» **AIM OF THE EXERCISE**:
Copy all the text in the data below word for word, and leave the pictures out of your answer.

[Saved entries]
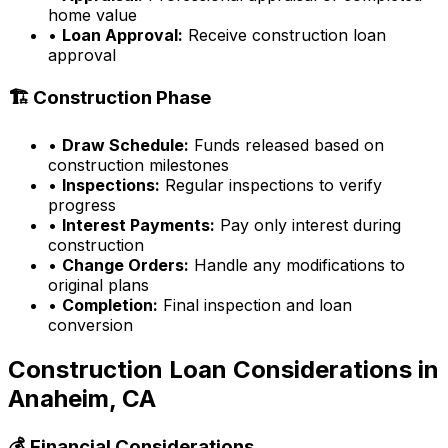
home value
•
Loan Approval:
Receive construction loan
approval
🏗️ Construction Phase
•
Draw Schedule:
Funds released based on
construction milestones
•
Inspections:
Regular inspections to verify
progress
•
Interest Payments:
Pay only interest during
construction
•
Change Orders:
Handle any modifications to
original plans
•
Completion:
Final inspection and loan
conversion
Construction Loan Considerations in
Anaheim, CA
💰 Financial Considerations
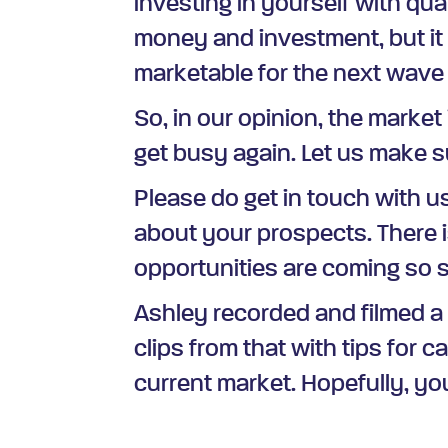
investing in yourself with qua
money and investment, but it 
marketable for the next wave 
So, in our opinion, the market 
get busy again. Let us make su
Please do get in touch with 
about your prospects. There i
opportunities are coming so so
Ashley recorded and filmed a
clips from that with tips for c
current market. Hopefully, you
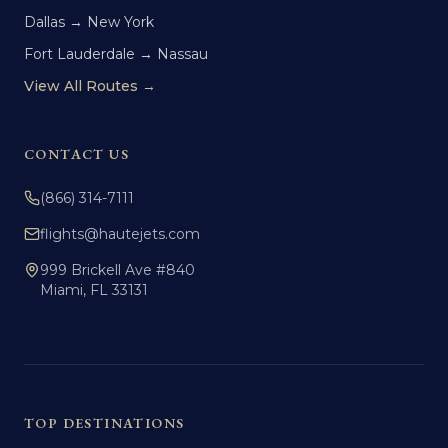
Dallas → New York
Fort Lauderdale → Nassau
View All Routes →
CONTACT US
(866) 314-7111
flights@hautejets.com
999 Brickell Ave #840
Miami, FL 33131
TOP DESTINATIONS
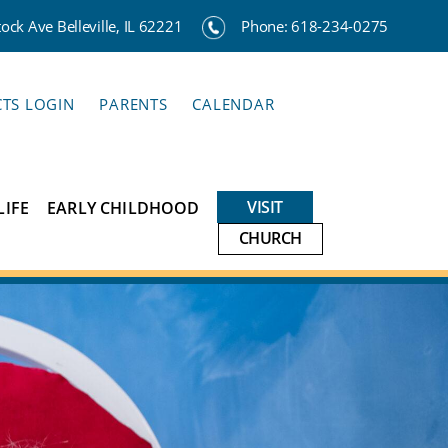
ck Ave Belleville, IL 62221
Phone:
618-234-0275
CTS LOGIN
PARENTS
CALENDAR
VISIT
LIFE
EARLY CHILDHOOD
CHURCH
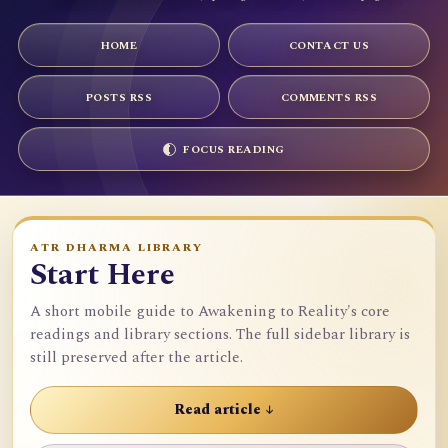
HOME
CONTACT US
POSTS RSS
COMMENTS RSS
FOCUS READING
ATR DHARMA LIBRARY
Start Here
A short mobile guide to Awakening to Reality's core
readings and library sections. The full sidebar library is
still preserved after the article.
Read article ↓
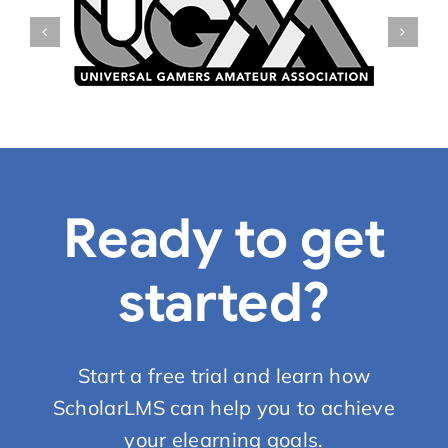
Ready to get
started?
Start a free trial and learn how
ScholarLMS can help you to achieve
your elearning goals.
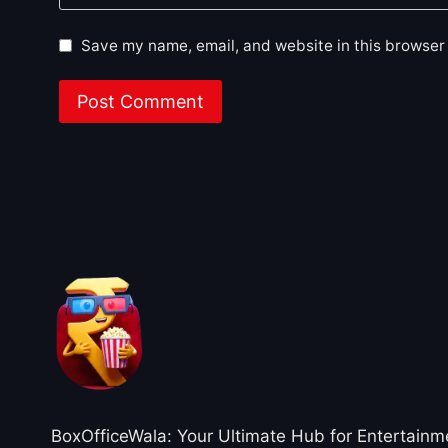
Save my name, email, and website in this browser 
About BoxOfficeWala
BoxOfficeWala: Your Ultimate Hub for Entertainm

» **RESPONSE BOX**:
home value
•
Loan Approval:
Receive construction loan
approval
🏗️ Construction Phase
•
Draw Schedule:
Funds released based on
construction milestones
•
Inspections:
Regular inspections to verify
progress
•
Interest Payments:
Pay only interest during
construction
•
Change Orders:
Handle any modifications to
original plans
•
Completion:
Final inspection and loan
conversion
Construction Loan Considerations in
Anaheim, CA
💰 Financial Considerations
investing in yourself with qua
money and investment, but it 
marketable for the next wave 
So, in our opinion, the market 
get busy again. Let us make su
Please do get in touch with 
about your prospects. There i
opportunities are coming so so
Ashley recorded and filmed a
clips from that with tips for c
current market. Hopefully, you
Dallas → New York
Fort Lauderdale → Nassau
View All Routes →
CONTACT US
(866) 314-7111
flights@hautejets.com
999 Brickell Ave #840
Miami, FL 33131
TOP DESTINATIONS
ck Ave Belleville, IL 62221
Phone:
618-234-0275
CTS LOGIN
PARENTS
CALENDAR
VISIT
LIFE
EARLY CHILDHOOD
CHURCH
HOME
CONTACT US
POSTS RSS
COMMENTS RSS
FOCUS READING
ATR DHARMA LIBRARY
Start Here
A short mobile guide to Awakening to Reality's core
readings and library sections. The full sidebar library is
still preserved after the article.
Read article ↓
Ready to get
started?
Start a free trial and learn how
ScholarLMS can help you to achieve
your elearning goals.
Save my name, email, and website in this browser 
About BoxOfficeWala
BoxOfficeWala: Your Ultimate Hub for Entertainm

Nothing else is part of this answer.